Bölüm 63

630 19 5
                                    

Yine biz bize salonda oturuyorduk. Abim geldiği gece işi çıktığı için gitmiş ve geri gelmişti. Aklım hala karışıktı! Deniz'in bıraktığı kilitli çanta vardı, Sude ile konuşmam gerekti, bir de bilmediğim şeyler vardı öğrenmem gereken, sonra bir sürü şey var işte. Ailemden ayrılacağım yakında ve onların bundan haberi dahi yok... Kahretsin!

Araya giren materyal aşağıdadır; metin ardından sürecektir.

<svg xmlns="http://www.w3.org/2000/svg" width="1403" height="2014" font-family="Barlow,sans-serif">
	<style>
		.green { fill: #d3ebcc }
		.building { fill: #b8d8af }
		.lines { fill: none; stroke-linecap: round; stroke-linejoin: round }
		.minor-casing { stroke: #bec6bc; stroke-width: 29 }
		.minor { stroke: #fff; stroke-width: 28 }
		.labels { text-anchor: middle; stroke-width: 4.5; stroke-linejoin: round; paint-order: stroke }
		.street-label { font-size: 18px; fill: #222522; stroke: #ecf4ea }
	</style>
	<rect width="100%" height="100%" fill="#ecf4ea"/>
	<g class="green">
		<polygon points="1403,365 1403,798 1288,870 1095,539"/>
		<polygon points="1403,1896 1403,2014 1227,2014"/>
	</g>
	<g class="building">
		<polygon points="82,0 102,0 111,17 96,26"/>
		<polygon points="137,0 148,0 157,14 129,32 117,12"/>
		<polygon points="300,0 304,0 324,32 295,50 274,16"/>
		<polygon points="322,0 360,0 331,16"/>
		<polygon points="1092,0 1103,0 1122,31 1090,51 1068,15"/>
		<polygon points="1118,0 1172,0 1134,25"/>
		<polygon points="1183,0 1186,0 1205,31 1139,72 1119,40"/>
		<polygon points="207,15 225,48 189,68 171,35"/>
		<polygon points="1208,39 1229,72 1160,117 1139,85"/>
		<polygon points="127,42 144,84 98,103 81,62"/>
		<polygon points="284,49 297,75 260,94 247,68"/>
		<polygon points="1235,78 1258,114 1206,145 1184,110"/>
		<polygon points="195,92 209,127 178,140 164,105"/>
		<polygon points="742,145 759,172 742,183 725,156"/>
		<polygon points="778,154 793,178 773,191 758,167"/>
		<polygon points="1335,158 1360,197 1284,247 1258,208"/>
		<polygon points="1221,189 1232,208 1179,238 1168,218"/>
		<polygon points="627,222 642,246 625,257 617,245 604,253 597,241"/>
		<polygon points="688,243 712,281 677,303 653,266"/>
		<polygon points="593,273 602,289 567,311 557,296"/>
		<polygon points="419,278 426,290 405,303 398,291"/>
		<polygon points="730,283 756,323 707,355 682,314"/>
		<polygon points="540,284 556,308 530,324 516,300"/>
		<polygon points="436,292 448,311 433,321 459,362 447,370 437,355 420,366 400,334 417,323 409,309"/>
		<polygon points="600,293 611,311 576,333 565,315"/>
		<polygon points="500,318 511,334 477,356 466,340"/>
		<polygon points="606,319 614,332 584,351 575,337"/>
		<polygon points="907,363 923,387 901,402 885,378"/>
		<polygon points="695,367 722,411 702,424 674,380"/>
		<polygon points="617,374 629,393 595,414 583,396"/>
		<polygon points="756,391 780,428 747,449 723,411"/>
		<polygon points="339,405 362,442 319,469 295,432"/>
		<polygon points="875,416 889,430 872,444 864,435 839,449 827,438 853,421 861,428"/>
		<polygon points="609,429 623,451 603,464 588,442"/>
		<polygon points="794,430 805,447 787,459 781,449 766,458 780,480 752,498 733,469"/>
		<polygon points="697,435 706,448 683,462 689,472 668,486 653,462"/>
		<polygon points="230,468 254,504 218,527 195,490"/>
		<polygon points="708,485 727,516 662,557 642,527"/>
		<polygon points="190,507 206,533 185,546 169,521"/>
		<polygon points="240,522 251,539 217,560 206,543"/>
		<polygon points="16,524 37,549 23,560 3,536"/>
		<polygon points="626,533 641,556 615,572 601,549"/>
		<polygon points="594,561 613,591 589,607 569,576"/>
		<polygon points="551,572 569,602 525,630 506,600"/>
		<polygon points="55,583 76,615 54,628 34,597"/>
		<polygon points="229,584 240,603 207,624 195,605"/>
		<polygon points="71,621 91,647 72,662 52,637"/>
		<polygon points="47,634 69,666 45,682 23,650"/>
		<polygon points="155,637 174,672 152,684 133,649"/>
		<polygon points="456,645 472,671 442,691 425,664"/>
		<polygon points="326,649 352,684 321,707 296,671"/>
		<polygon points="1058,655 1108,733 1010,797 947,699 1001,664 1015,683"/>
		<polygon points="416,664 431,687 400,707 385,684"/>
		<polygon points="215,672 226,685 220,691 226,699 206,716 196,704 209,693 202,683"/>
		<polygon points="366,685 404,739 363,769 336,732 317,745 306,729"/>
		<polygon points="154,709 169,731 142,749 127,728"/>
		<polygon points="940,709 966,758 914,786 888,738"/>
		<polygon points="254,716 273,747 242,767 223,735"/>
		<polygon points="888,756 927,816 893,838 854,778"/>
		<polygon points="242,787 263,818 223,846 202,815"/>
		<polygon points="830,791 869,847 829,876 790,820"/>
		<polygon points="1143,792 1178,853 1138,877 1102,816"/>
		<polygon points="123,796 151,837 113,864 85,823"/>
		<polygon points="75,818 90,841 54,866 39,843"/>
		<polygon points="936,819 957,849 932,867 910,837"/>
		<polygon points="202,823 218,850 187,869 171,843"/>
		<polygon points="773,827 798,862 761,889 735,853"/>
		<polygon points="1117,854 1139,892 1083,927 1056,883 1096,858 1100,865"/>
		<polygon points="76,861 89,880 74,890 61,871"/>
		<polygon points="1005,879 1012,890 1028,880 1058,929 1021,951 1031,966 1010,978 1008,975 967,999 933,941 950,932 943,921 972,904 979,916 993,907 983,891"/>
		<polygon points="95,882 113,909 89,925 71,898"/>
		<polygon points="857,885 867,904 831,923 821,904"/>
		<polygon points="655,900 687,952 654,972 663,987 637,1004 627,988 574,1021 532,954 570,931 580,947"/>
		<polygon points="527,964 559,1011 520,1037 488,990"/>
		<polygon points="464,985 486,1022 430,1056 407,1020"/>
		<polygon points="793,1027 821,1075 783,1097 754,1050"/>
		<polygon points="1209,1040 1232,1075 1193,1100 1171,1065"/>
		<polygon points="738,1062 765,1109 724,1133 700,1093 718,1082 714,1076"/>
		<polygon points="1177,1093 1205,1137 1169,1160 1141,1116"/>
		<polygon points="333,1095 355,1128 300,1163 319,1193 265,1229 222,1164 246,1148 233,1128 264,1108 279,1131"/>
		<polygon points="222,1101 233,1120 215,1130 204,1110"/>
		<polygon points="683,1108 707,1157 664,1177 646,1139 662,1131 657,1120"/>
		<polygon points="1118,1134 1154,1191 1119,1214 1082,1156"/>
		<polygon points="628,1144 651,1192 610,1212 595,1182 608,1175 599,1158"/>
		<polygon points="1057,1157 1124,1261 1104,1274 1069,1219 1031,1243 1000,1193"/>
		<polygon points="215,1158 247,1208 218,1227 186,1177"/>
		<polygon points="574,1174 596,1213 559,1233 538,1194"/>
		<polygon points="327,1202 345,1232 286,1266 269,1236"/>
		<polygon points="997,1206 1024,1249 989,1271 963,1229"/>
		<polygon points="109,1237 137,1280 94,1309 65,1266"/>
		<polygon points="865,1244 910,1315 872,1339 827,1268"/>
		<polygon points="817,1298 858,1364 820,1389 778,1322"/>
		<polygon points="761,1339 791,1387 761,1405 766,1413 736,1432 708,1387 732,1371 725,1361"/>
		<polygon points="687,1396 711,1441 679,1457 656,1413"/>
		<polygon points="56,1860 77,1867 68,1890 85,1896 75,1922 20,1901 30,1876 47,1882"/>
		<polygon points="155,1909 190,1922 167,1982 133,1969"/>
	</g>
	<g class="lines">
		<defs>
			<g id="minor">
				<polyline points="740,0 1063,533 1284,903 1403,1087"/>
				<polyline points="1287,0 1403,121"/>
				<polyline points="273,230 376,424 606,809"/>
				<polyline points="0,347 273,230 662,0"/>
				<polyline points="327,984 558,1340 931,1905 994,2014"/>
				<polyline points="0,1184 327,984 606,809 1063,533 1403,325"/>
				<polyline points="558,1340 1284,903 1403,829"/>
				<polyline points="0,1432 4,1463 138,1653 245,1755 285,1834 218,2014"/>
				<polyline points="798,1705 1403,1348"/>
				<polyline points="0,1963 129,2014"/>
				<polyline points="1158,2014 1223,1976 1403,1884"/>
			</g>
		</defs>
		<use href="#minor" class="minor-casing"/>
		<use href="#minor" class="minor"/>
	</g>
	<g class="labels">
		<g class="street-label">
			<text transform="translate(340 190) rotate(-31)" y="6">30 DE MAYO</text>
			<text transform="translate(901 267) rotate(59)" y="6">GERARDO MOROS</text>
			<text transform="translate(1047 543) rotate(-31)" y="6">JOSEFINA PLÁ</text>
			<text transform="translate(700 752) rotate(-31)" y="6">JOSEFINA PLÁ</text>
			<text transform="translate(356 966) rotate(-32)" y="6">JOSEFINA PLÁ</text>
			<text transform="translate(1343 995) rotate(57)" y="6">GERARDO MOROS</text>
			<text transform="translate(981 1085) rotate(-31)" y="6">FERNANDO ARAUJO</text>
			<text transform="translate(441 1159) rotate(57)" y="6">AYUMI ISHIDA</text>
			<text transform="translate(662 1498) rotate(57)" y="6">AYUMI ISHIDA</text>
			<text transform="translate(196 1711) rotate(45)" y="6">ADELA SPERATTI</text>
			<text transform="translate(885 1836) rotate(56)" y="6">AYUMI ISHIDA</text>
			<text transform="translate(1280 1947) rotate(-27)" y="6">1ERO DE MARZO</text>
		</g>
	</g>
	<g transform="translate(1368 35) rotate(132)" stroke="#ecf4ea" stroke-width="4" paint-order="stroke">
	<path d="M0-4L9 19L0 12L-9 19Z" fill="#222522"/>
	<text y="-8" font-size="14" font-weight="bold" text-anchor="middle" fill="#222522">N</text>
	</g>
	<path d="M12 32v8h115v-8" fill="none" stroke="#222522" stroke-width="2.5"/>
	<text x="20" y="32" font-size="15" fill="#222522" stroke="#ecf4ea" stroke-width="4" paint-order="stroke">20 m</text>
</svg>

"Aslı neler dönüyor kafanda?" bu abimin dilinde 'ne düşünüyorsun?' demek oluyordu. Onun bu haline gözlerimi devirdim. Hala da konuşmak istemiyordum ama onlara bazı şeyleri anlatmam gerekti.

"Aslında çok karışık aklım. Dün Kara'nın söylediklerinin yanı sıra bir de hala şifresini bulamadığım çanta var. Bir yerde bir şeyler ters ama nerede bilmiyorum." Dediğimde hepsi bir şeyler düşünüyor gibiydi.

"Ya ben nereden bileyim şifreyi?! Bu çocuğun arkadaşları sizdiniz!uğurlu rakam mı ne diyorsunuz ondan yok muydu?" diyen abim ile Merve Bora Korhan ve ben birbirimize bakmaya başladık.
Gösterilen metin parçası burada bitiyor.